Instructions for the task.
Reproduce verbatim the lines of the listing starting at the line containing "本手册提供了详细的使用指南和示例代码，帮助你快速上手和有效地使用这些工具。" and ending at the final line of the listing.
(Dataset extract)
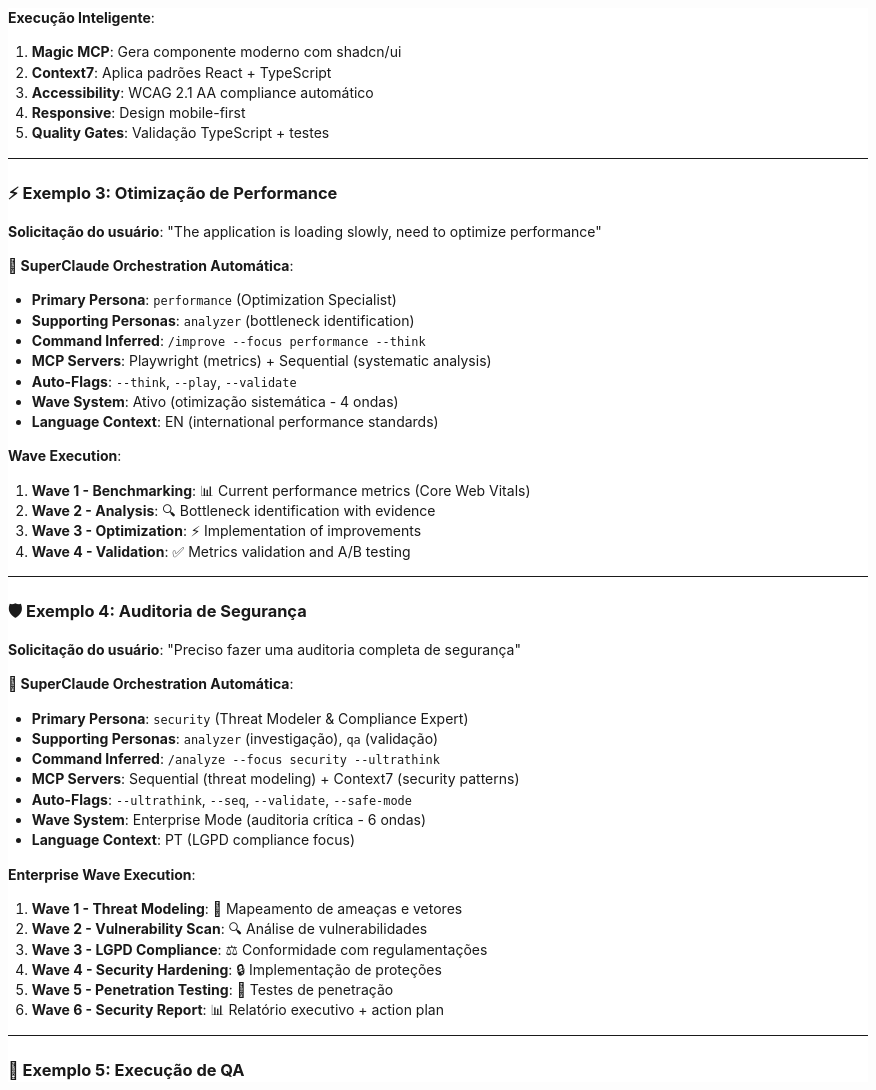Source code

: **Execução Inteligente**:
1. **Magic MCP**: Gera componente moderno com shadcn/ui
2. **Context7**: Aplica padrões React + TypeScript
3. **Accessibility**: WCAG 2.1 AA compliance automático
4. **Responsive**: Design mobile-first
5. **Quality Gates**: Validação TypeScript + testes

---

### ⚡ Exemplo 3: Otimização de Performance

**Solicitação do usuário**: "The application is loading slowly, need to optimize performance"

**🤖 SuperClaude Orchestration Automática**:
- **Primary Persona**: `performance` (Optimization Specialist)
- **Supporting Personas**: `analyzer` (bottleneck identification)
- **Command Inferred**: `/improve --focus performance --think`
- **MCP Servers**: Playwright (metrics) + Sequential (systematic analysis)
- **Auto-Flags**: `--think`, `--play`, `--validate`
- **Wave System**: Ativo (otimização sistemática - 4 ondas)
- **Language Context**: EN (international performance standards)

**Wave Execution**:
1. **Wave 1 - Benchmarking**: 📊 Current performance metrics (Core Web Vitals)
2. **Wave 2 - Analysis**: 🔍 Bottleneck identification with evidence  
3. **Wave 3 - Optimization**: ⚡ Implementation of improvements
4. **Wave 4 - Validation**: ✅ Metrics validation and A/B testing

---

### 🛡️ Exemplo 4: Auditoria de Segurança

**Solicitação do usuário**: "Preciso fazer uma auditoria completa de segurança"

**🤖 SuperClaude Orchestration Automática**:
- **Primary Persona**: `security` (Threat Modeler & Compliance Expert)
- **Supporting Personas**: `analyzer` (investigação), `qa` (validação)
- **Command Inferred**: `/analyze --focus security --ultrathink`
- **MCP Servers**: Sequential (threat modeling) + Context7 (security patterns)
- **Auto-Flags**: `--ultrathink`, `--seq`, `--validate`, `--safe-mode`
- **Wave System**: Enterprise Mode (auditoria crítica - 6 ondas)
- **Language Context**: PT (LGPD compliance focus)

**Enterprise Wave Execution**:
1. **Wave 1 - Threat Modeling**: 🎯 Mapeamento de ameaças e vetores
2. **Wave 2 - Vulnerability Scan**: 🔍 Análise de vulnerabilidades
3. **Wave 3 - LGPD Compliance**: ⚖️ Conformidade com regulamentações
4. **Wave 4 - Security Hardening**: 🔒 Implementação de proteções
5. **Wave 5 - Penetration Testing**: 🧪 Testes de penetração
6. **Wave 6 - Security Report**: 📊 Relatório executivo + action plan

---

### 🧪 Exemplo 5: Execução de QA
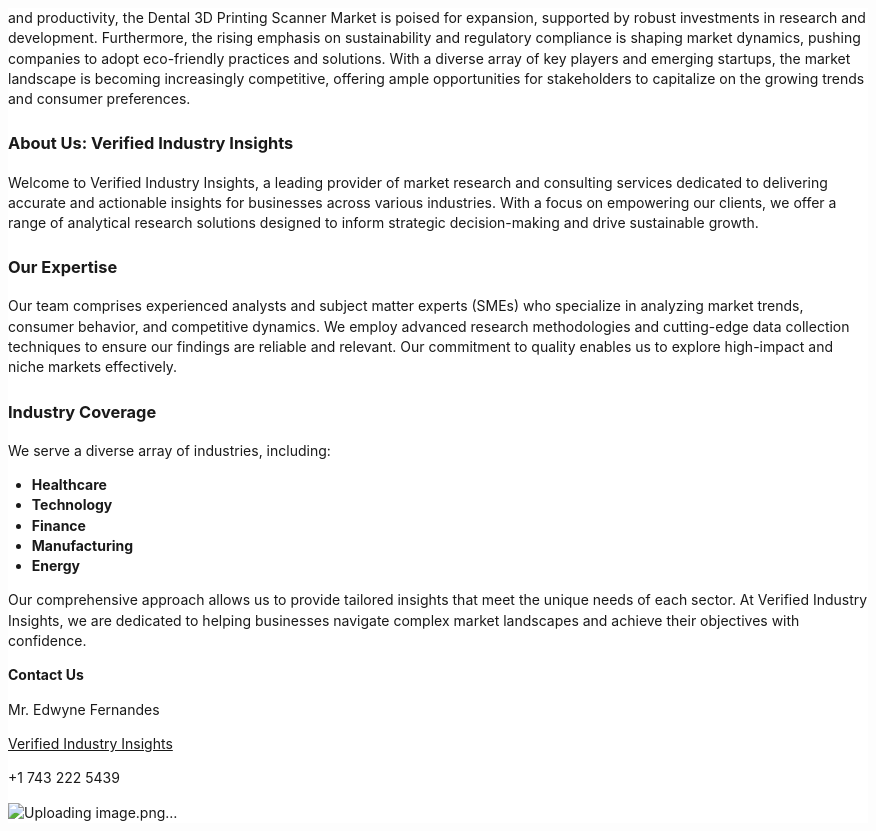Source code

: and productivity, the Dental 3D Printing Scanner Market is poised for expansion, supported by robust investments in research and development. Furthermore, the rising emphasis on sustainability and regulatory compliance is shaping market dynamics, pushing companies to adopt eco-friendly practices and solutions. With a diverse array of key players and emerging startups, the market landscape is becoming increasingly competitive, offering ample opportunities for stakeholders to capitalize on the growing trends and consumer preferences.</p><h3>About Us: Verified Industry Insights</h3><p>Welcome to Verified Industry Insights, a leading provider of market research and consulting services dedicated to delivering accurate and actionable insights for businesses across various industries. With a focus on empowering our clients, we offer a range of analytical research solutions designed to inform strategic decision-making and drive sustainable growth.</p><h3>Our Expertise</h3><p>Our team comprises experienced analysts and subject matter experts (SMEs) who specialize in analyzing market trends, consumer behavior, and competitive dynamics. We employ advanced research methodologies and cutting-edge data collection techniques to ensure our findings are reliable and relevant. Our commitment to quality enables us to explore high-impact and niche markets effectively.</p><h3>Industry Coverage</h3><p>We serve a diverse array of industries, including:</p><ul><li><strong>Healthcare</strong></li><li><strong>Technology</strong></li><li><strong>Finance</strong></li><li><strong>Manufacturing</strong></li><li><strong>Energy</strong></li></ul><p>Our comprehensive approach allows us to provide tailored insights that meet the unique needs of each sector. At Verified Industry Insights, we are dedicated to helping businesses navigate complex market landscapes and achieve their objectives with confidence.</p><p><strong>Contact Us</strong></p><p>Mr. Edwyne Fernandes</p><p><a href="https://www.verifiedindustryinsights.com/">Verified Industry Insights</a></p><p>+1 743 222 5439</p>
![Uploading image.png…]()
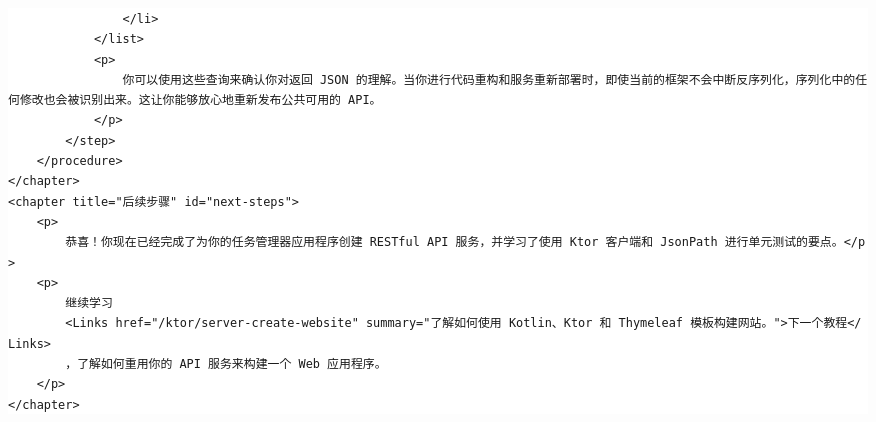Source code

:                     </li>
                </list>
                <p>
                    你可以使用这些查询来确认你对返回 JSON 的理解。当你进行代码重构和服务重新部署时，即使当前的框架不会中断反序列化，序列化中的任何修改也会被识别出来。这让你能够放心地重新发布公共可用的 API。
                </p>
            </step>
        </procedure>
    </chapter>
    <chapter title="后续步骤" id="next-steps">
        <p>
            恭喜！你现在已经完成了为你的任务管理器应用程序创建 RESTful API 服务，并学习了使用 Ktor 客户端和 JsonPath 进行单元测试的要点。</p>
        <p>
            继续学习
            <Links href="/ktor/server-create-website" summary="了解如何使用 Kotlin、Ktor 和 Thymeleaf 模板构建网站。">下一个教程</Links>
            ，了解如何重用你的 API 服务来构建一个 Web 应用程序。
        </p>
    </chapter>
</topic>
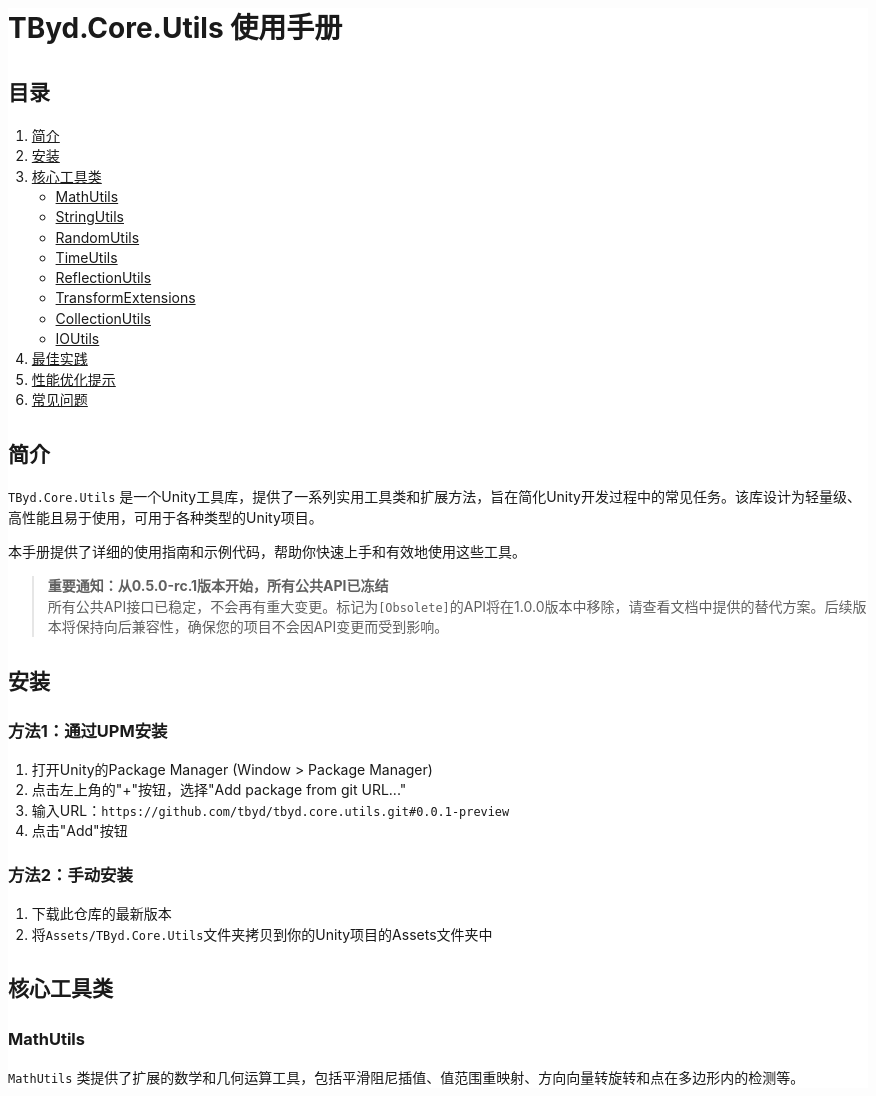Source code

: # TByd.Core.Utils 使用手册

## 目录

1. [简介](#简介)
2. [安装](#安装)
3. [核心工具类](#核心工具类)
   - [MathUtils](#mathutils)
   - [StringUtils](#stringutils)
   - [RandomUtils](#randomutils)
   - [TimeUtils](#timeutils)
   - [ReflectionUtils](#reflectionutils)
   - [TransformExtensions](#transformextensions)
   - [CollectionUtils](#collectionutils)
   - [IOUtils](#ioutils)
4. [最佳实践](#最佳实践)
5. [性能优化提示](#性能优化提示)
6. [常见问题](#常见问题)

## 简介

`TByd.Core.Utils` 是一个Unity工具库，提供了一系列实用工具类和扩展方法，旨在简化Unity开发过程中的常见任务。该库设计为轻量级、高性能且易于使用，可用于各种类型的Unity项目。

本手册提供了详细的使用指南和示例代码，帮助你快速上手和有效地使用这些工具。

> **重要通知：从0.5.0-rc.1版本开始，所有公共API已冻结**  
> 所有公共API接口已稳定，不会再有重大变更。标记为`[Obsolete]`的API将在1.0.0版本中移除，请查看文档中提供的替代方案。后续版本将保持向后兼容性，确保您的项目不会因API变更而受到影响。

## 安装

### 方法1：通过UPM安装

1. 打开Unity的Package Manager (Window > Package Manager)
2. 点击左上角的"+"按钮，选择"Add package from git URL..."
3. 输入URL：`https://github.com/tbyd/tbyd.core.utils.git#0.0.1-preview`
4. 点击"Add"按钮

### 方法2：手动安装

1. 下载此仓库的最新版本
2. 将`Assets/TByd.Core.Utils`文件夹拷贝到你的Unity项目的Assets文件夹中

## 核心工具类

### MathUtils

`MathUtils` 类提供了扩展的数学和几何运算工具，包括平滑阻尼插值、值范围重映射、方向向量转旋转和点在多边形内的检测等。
(End Dataset extract)
Solution to this problem.
本手册提供了详细的使用指南和示例代码，帮助你快速上手和有效地使用这些工具。

> **重要通知：从0.5.0-rc.1版本开始，所有公共API已冻结**  
> 所有公共API接口已稳定，不会再有重大变更。标记为`[Obsolete]`的API将在1.0.0版本中移除，请查看文档中提供的替代方案。后续版本将保持向后兼容性，确保您的项目不会因API变更而受到影响。

## 安装

### 方法1：通过UPM安装

1. 打开Unity的Package Manager (Window > Package Manager)
2. 点击左上角的"+"按钮，选择"Add package from git URL..."
3. 输入URL：`https://github.com/tbyd/tbyd.core.utils.git#0.0.1-preview`
4. 点击"Add"按钮

### 方法2：手动安装

1. 下载此仓库的最新版本
2. 将`Assets/TByd.Core.Utils`文件夹拷贝到你的Unity项目的Assets文件夹中

## 核心工具类

### MathUtils

`MathUtils` 类提供了扩展的数学和几何运算工具，包括平滑阻尼插值、值范围重映射、方向向量转旋转和点在多边形内的检测等。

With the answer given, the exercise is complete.